POST /v1/chat/completions
{
  "model": "meta-llama/llama-3.1-70b-instruct",
  "messages": [{ "role": "user", "content": "Summarize this thread." }],
  "provider": {
    "order": ["anthropic", "groq"],
    "only": ["anthropic", "groq"],
    "ignore": ["deepinfra"],
    "sort": "price",              // price | throughput | latency
    "quantizations": ["fp8"],
    "require_parameters": true,
    "data_collection": "deny",    // allow | deny
    "zdr": true,
    "enforce_distillable_text": false,
    "allow_fallbacks": false,
    "max_price": {
      "prompt": 1.2,              // USD per million tokens
      "completion": 2.0,
      "request": 0.10
    }
  },
  "fallback": {
    "enabled": true,
    "mode": "race",
    "timeout_ms": 20000
  }
}
provider.allow_fallbacks simply toggles the new fallback.enabled flag. Use the fallback object when you need finer control over mode, retries, or circuit breakers.

Field Reference

  • order: Explicit list of provider tags to try first. When omitted, Adaptive’s heuristics determine the initial ordering.
  • only: Whitelist of providers/endpoint tags.
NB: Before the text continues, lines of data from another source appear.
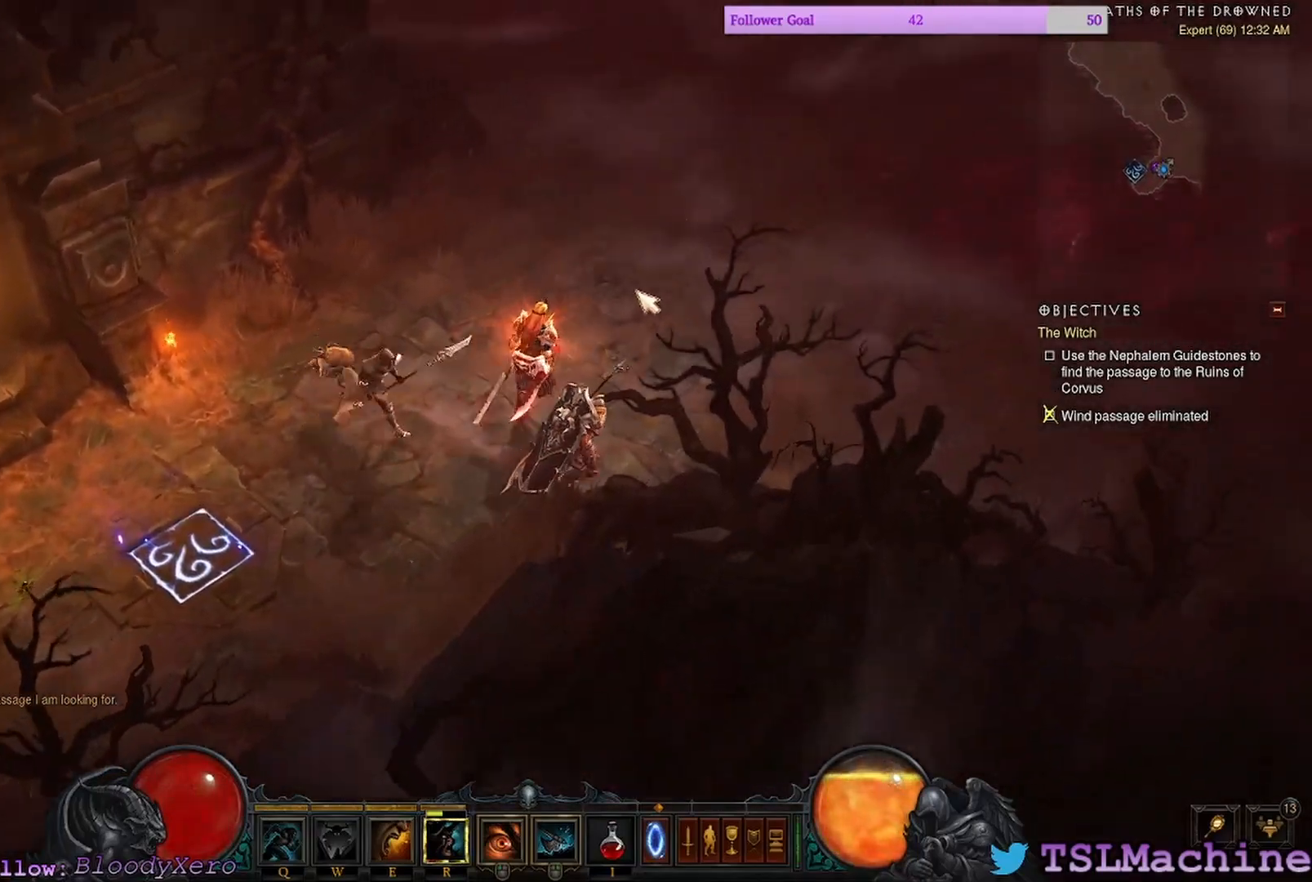
{"keys": [], "mouse": [], "events": []}
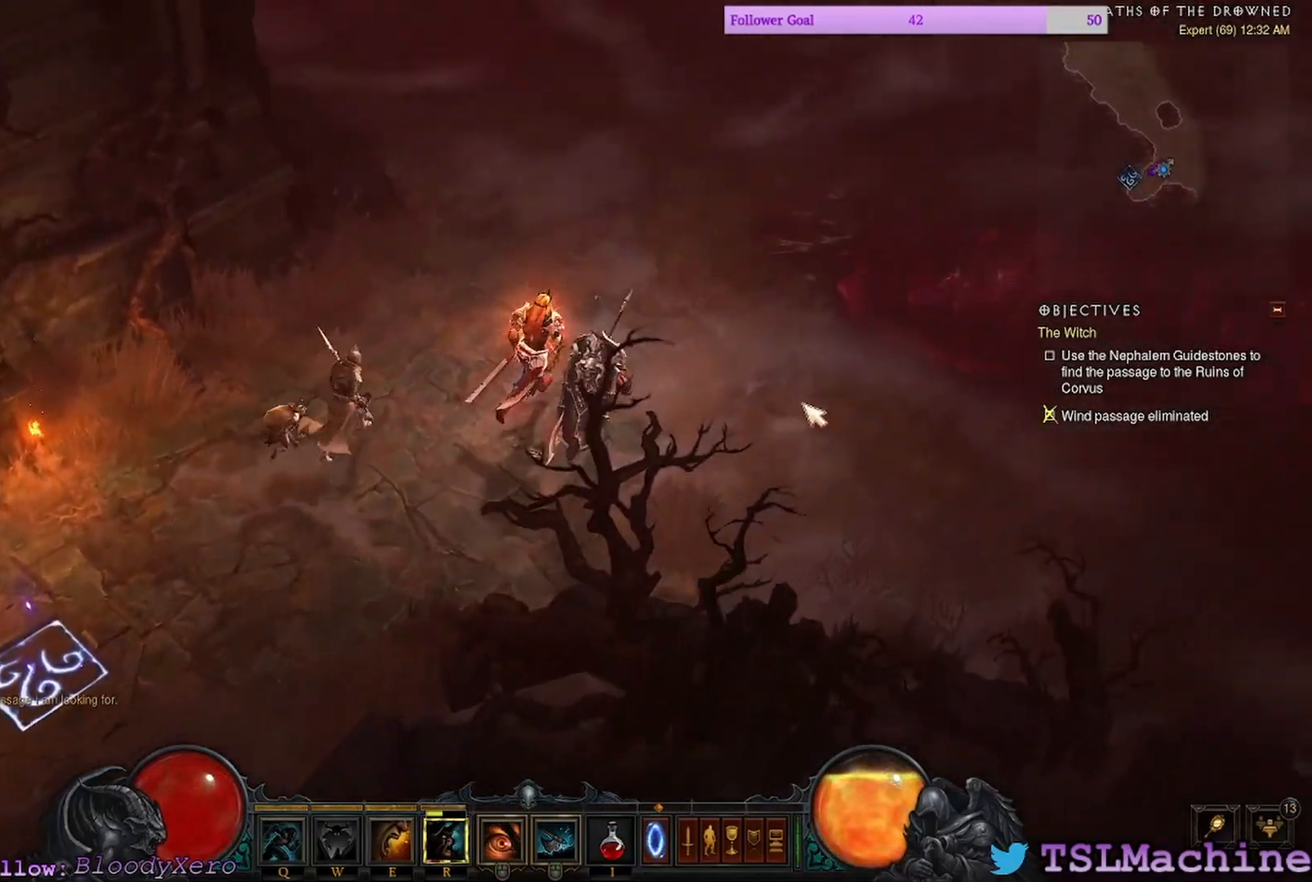
{"keys": [], "mouse": ["left"]}
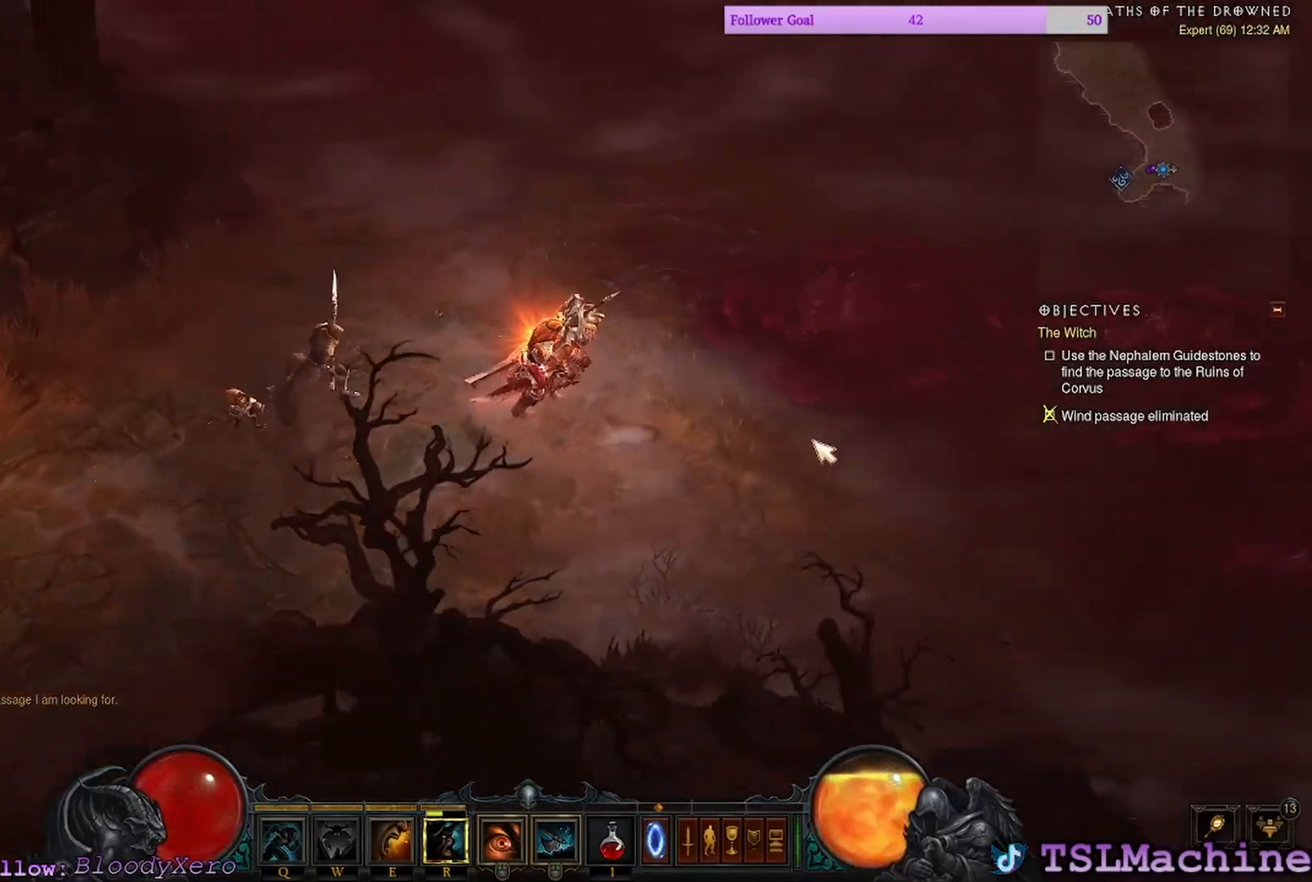
{"keys": [], "mouse": ["left"], "events": [[150, "mouse_left", "up"], [434, "mouse_left", "down"]]}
Requests are rejected if no allowed provider remains.
  • ignore: Blacklist of providers/endpoint tags to skip even when the router selects them.
  • sort: Secondary ordering when order is absent. price, throughput, and latency map to cost, capacity, and responsiveness heuristics.
  • quantizations: Require specific quantization levels (e.g., ["int8","fp8"]). Endpoint metadata is used; models lacking the requested format are filtered out.
  • require_parameters: When true, the model must advertise support for every parameter implied by the request (tools, response_format, etc.).
  • data_collection: allow (default) or deny. When deny, only providers marked as non-retentive in the registry remain. (Falls back to current metadata; future registry updates will make this stricter.)
  • zdr: Restrict routing to Zero Data Retention endpoints.
  • enforce_distillable_text: Filter to models whose publishers have opted into distillable outputs.
  • allow_fallbacks: Convenience flag that maps to fallback.enabled. Set to false to disable provider retries entirely.
  • max_price: Ceilings for prompt/completion/request/image pricing. Providers lacking explicit pricing are treated as exceeding the cap.

Intelligent Routing + Provider Constraints

  1. Logical model selection still happens through the Adaptive router (unless you hard-code model).
  2. Provider constraints (order/only/quantization/price/etc.) are applied when building the physical execution plan.
  3. Fallback now respects fallback.enabled. When disabled, the first provider failure surfaces directly.
Because constraints are enforced during provider selection, both primary execution and fallback candidates adhere to the same rules. For example, if you pin quantizations: ["fp8"], every provider in the execution plan satisfies that requirement.

Nitro / Floor Shortcuts

Suffix shortcuts work out of the box:
  • Append :nitro to any model slug to imply provider.sort = "throughput".
  • Append :floor to imply provider.sort = "price".
These hints are recognized even when you specify model directly (e.g., meta-llama/llama-3.1-70b-instruct:nitro).

Endpoint Coverage

EndpointSupport
/v1/chat/completionsFull provider object + fallback.enabled
/v1/messagesSame provider fields + fallback toggle
/v1/models/:generateSame provider fields + fallback toggle
The Gemini streaming API now builds the same provider execution plan as the non-streaming route, so ordering and filtering are consistent everywhere.

Migration Tips

  • Existing code: No changes required unless you want to leverage the new controls. Previous behavior (no provider object) is unchanged.
  • Fallback: If you relied on “unset mode = disabled,” switch to fallback.enabled=false (or provider.allow_fallbacks=false).
  • Registry metadata: Some filters (data collection, ZDR, distillable text) depend on registry tags. They currently act as “best effort” switches and will grow stricter as the registry schema expands.
Use these controls to enforce routing policies, enforce compliance requirements, and keep Adaptive’s intelligent planner as the safety net. Whatever combination you choose, the planner guarantees all executed providers match the constraints you set.